WG211/M7Cook
Slice, Partition, and Reforest for Data Access and Distribution
William R. Cook
One of the problems with Remote Procedure Calls (RPC) is that they are latency additive, meaning that two calls F(G(x)) take twice as long as a single call to a combined procedure FG(x). We introduce a new batch statement used by clients to compose remote calls into a single batch for remote execution, with support for sequential composition, conditionals and loops. More interestingly, batches allow client and remote computations to be mixed together. The remote computations in a batch are separated from the location computations and executed in a single remote service call. The partition is computed using a binding location analysis similar to binding time analysis. Finally, the primitive data transfered to and from the remote server is sent in bulk as an intermediate tree structure defined by reforestation, a new concept that is the inverse of deforestation.

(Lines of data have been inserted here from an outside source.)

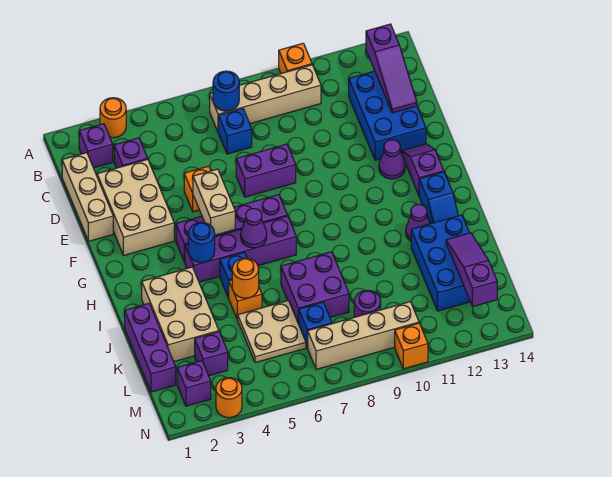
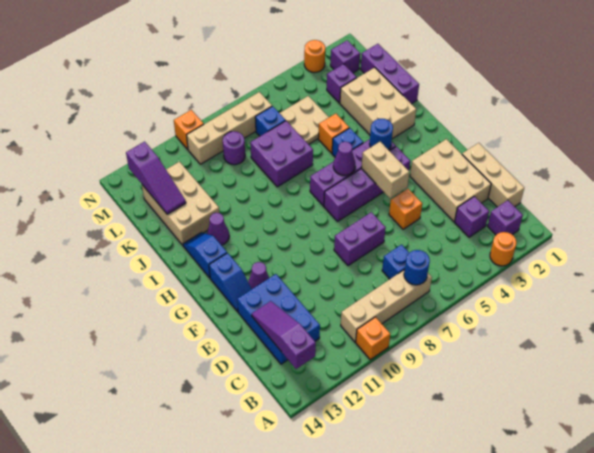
purple slope F13:G13 level 1 top G -> blue slope F13:G13 level 1 top G
orange round brick J5 level 2 -> none
blue brick J12:L13 level 1 -> tan brick J12:L13 level 1

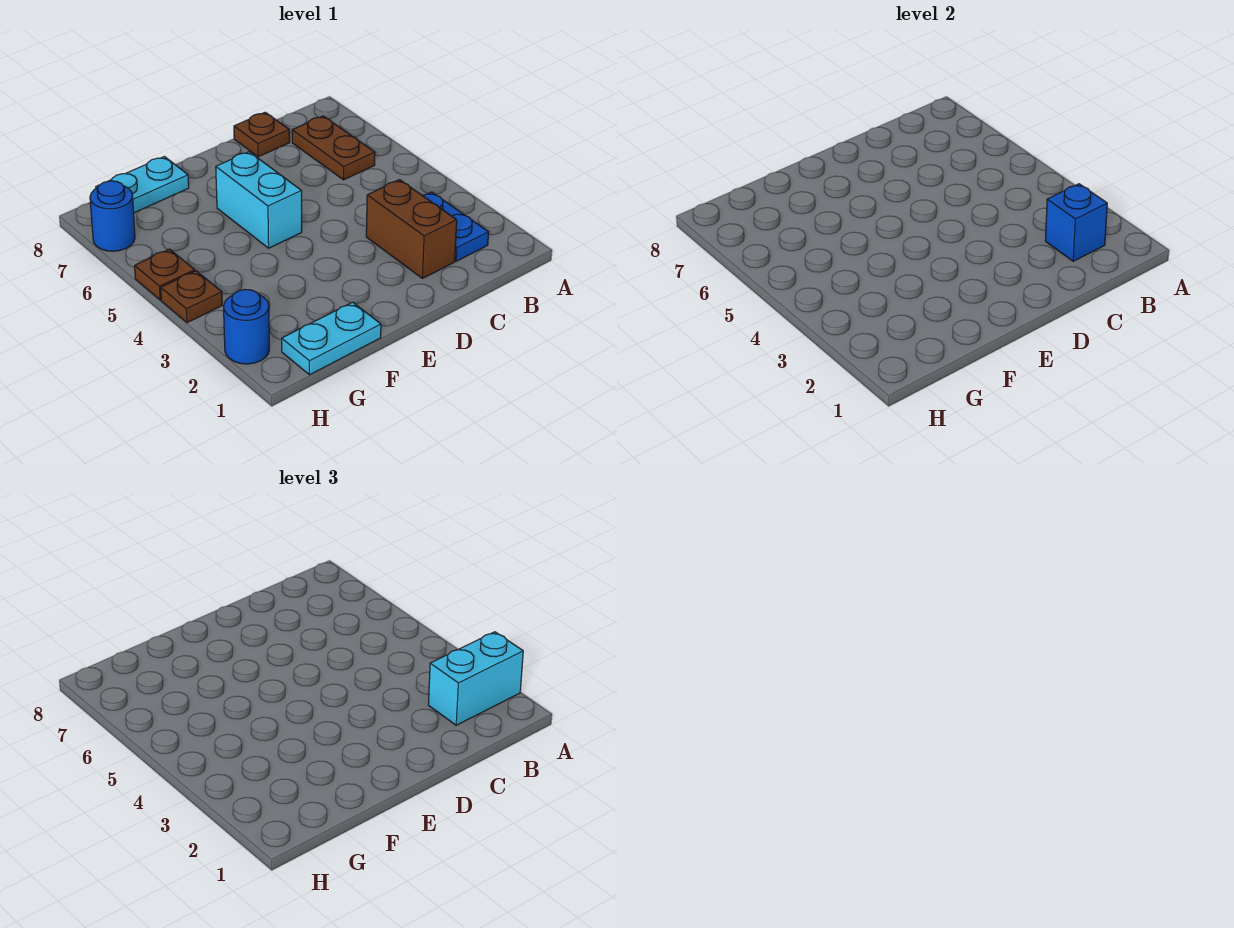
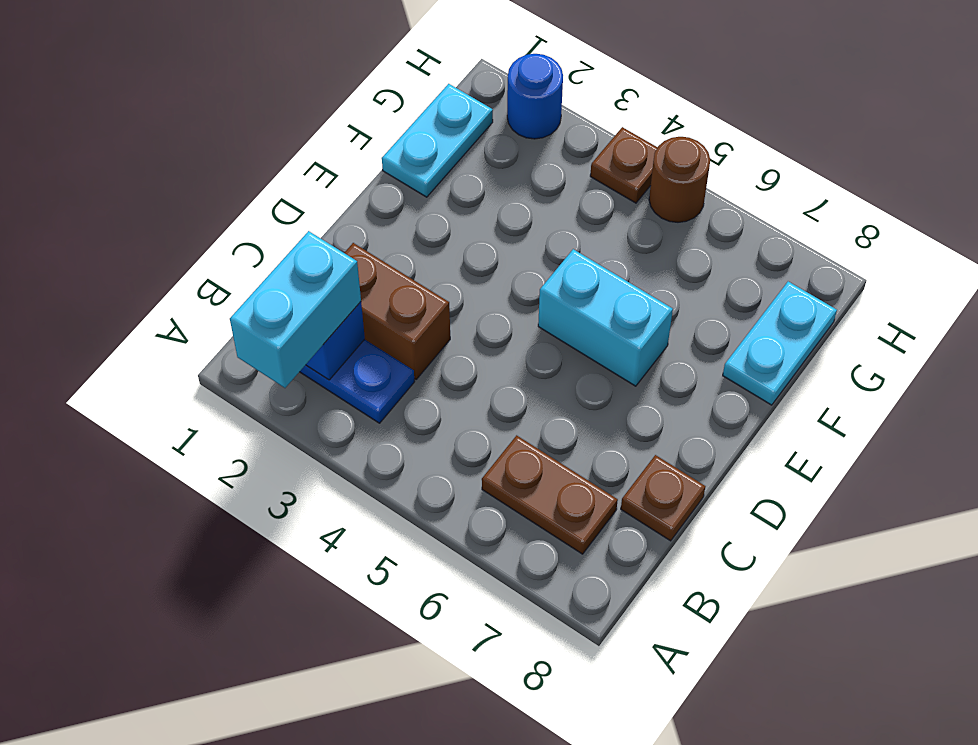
brown plate H5 level 1 -> brown round brick H5 level 1
blue round brick H7 level 1 -> none

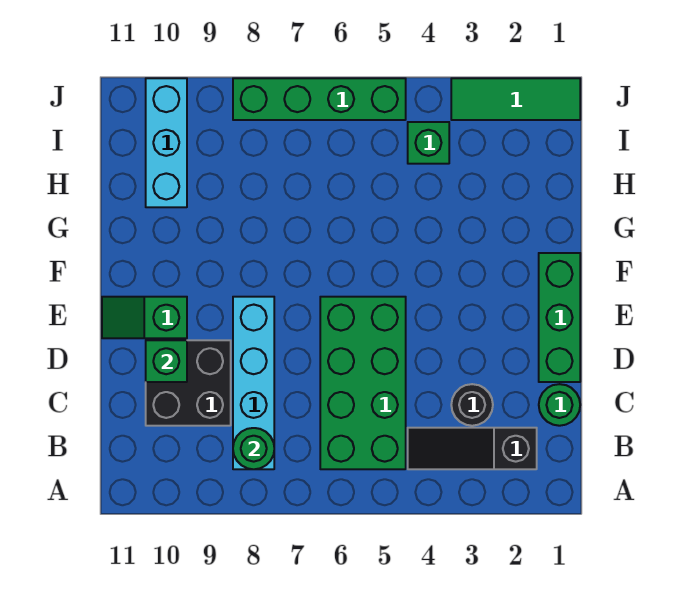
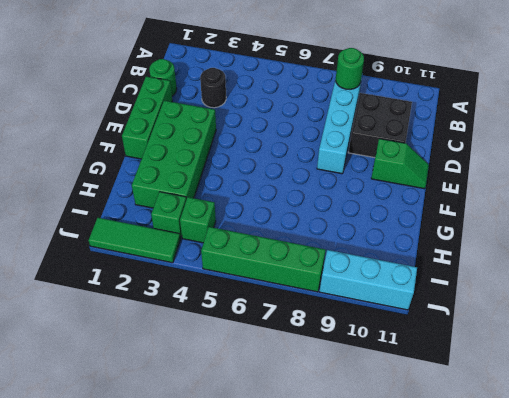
black slope B2:B4 level 1 top 2 -> none
green brick B5:E6 level 1 -> green brick E2:H3 level 1
green brick D10 level 2 -> green brick I3 level 1
cyan brick H10:J10 level 1 -> cyan brick J9:J11 level 1

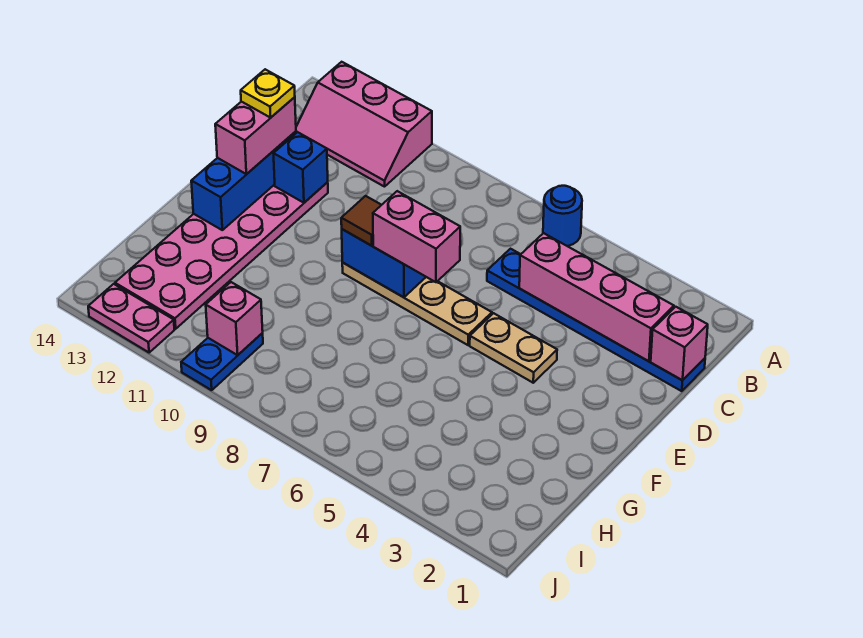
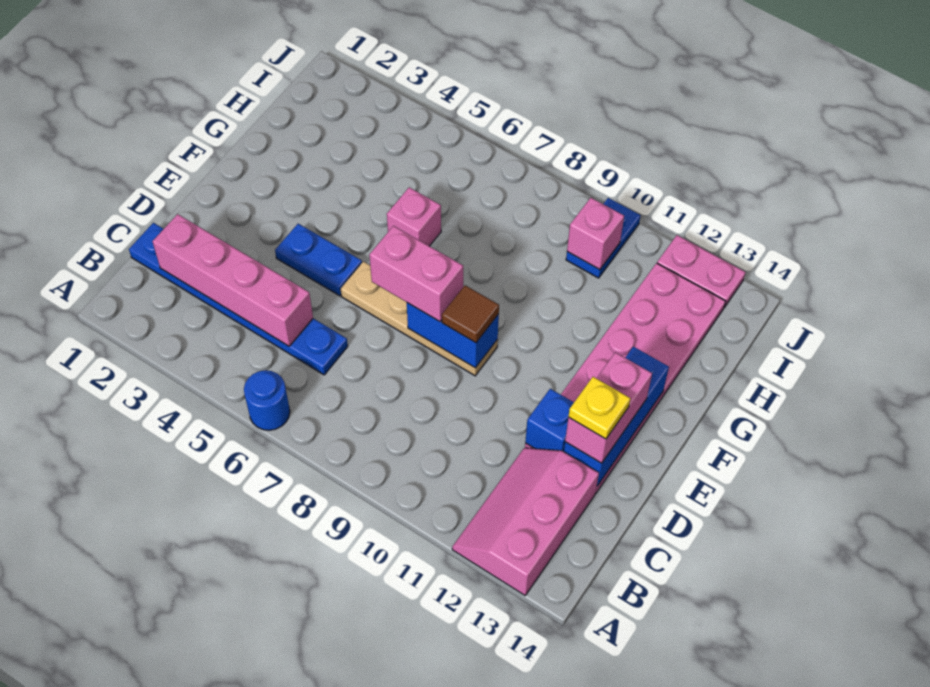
pink slope A11:B13 level 1 top A -> pink slope A12:C13 level 1 top 13
pink brick C1 level 2 -> pink brick G6 level 1
tan plate E4:E5 level 1 -> blue plate E4:E5 level 1

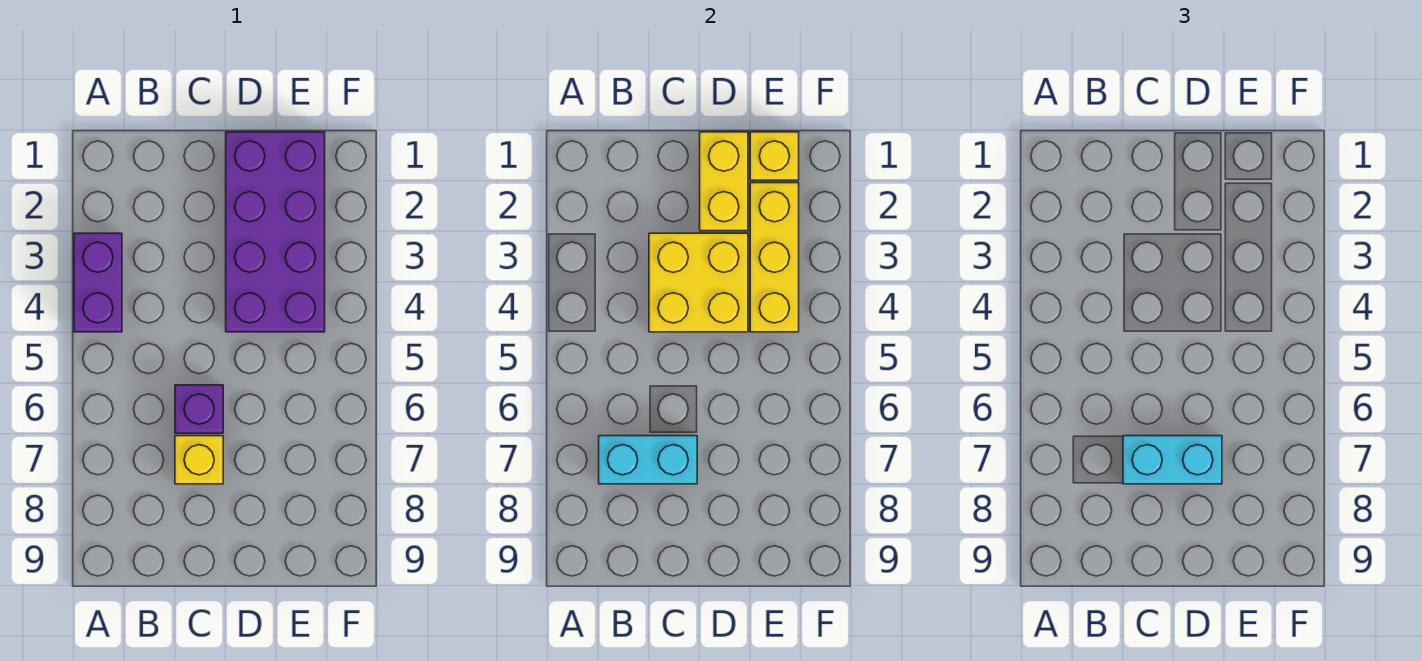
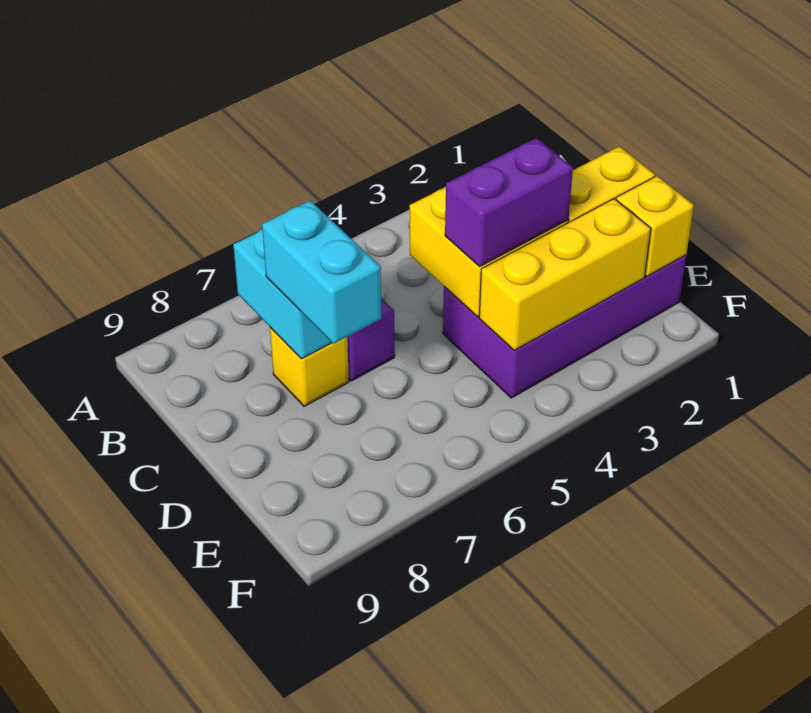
purple brick A3:A4 level 1 -> purple brick D3:D4 level 3

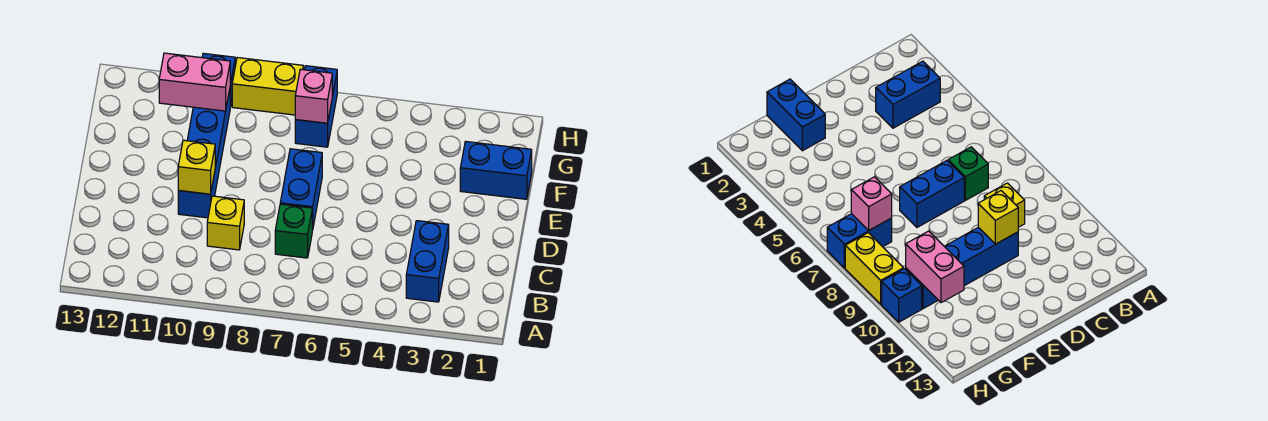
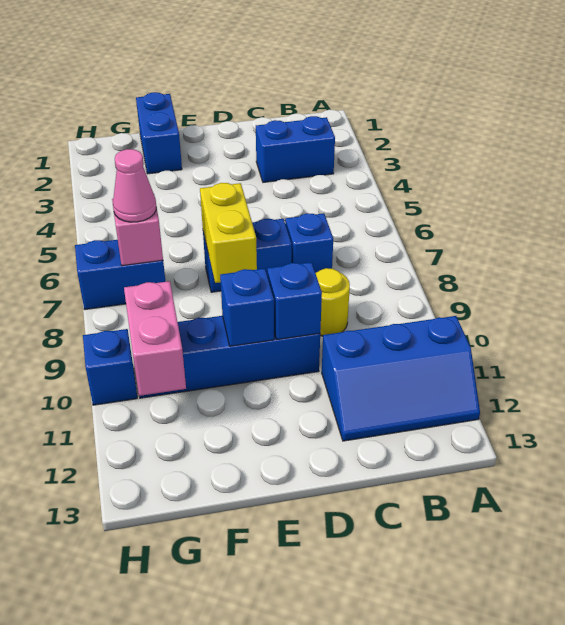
none -> blue slope A11:C12 level 1 top 11
green brick C7 level 1 -> blue brick C7 level 1
yellow brick C9 level 1 -> yellow round brick C9 level 1
yellow brick D10 level 2 -> blue brick D10 level 2
none -> blue brick E10 level 2
none -> pink cone G7 level 3
yellow brick H8:H9 level 1 -> yellow brick E7:E8 level 2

For traditional distributed object systems (RMI and CORBA), batches obviate the need for proxies and allow Data Transfer Objects and Server Facades to be created on the fly for fine-grained server interfaces. Batches are also equivalent to document-oriented Web Services, but provide a simpler and more flexible programming model. Finally, we suggest that batches may be an ideal interface to databases. In conclusion, the batch statement is a general-purpose programming construct for program partitioning and reforestation with many applications.